Das Überzeugungszimmer – Ein Märchen über die freiwillige Impfung

Dana Guth

Es war einmal jemand, der sich nicht gegen Corona impfen lassen wollte. Die politisch Verantwortlichen, stets sehr bemüht, nahmen sich der Sache natürlich vorbildlich an. 

Der Impfunwillige wurde gebeten, in ein Überzeugungszimmer zu gehen, wo man ihn freundlich aufklärte, dass er sich doch bitte impfen lassen soll. Den Impfunwilligen überzeugte dies jedoch nicht. Also schickte man ihn erneut ins Überzeugungszimmer und appellierte diesmal an seine Solidarität: Auch wenn dies nur notfallzugelassene Impfstoffe sind und man ihm nicht versprechen könne, dass jeder die Impfung auch gut verträgt, sollte der Impfunwillige bitte nicht so egoistisch sein und an andere denken.

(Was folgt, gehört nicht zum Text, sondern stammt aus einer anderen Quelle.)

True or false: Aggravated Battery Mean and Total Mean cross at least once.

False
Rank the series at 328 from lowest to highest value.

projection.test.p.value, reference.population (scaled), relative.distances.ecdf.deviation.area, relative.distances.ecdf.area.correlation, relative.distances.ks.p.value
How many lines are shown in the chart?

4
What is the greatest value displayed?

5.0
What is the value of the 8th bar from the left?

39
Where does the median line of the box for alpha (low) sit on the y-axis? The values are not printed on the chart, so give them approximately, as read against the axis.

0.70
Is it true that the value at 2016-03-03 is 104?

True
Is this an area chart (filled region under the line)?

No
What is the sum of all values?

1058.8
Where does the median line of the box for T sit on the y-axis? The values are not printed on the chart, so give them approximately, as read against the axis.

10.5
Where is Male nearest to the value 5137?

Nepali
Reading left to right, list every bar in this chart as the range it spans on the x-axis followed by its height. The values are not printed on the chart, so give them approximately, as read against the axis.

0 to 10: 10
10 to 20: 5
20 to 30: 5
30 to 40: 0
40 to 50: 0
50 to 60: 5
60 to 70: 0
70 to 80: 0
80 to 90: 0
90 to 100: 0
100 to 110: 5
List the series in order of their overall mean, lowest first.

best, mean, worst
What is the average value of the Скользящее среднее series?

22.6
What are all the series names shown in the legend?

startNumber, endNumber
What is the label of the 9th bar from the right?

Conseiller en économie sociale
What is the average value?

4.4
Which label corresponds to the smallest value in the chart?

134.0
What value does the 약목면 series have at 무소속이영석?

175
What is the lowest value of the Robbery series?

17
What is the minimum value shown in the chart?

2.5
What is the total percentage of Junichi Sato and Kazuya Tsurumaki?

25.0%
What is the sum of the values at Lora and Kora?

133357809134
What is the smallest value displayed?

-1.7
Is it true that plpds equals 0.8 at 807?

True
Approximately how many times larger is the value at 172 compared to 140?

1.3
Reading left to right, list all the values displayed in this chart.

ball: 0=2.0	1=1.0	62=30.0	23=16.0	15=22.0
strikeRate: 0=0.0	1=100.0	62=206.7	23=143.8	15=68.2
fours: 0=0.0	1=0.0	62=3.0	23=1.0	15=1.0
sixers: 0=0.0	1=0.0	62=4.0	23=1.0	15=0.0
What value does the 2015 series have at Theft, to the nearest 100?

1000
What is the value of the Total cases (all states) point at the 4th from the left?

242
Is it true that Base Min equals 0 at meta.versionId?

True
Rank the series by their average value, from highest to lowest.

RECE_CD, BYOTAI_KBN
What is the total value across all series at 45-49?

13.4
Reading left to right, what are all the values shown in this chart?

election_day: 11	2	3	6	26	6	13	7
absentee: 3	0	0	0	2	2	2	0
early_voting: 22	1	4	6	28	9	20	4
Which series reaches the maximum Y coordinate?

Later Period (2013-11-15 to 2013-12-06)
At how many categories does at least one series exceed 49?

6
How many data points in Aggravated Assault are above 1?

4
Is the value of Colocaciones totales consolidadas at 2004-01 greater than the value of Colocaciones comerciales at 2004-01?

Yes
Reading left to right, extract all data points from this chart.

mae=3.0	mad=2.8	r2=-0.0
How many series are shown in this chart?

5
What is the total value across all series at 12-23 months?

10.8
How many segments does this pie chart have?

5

Nach dem zweiten Aufenthalt im Überzeugungszimmer fragte also die Regierung, freundlich aber bestimmt, ob der Impfunwillige nun doch bereit wäre, sich freiwillig impfen zu lassen. Dieser verneinte. Unzufrieden, aber stets nur auf das Beste besonnen, schickte die bemühte Regierung den Impfunwilligen darum ein drittes mal ins Überzeugungszimmer. Diesmal wurde ihm gesagt, dass die Pandemie nur enden werde, wenn sich alle impfen lassen. Die Herdenimmunität sei sonst nicht möglich. Die komplette Freiheit gebe es außerdem auch nur für Geimpfte zurück und Corona-Tests würden bald bestimmt auch nicht mehr kostenlos angeboten. Das sei alles auch keine Diskriminierung, belohne aber die, die sich freiwillig impfen lassen. Also wurde der Impfunwillige abermals gefragt, ob er sich angesichts all dieser Vorteile denn nun freiwillig impfen lassen will. Erneut jedoch verneinte der Impfunwillige – erneut wurde er darum in das Überzeugungszimmer geschickt.

Diesmal war die Stimmung im Überzeugungszimmer aufgeheizt. Der Impfunwillige wurde beschimpft: Nur dumme, asoziale und böse Menschen würden eine Impfung verweigern. Wer nicht „ja“ zur freiwilligen Impfung sagt, der dürfe sich daher auch nicht wundern, wenn man ihn wie einen Aussätzigen behandelt. Aber der Impfunwillige könnte, erklärte man ihm, sofort wieder zu den Guten und Anständigen gehören. Er müsse einfach nur „ja“ zu seiner freiwilligen Impfung sagen. Der Impfunwillige jedoch blieb weiter bei seinem „nein“ und wurde darum postwendend zurück ins Überzeugungszimmer geschickt.

Im Überzeugungszimmer erklärte man dem Impfunwilligen schließlich, dass bei so wenig Einsicht und so viel Impfskepsis die freiwillige Impfung sicher nicht mehr lange freiwillig bleiben kann. Es müsse dringend über eine Impfpflicht nachgedacht werden. Der Impfunwillige verstand das nicht. Hieß es nicht, es sei freiwillig? Man erklärte ihm, dass damit nicht gemeint war, dass man bei einer freiwilligen Entscheidung einfach so selbst entscheidet, etwas Freiwilliges einfach nicht zu tun. Freiwillig war die Impfung nur deshalb, weil man damit gerechnet hat, dass sie irgendwann schon jeder freiwillig mitmacht.

Wie steht es um Sie? Sind Sie schon geimpft? Nein? Dann gehen Sie bitte ins Überzeugungszimmer. Irgendwann sind auch sicher Sie bereit, sich – freiwillig – impfen zu lassen.

Ein Gastbeitrag von Dana Guth. Sie ist Abgeordnete des Niedersächsischen Landtags für die LKR.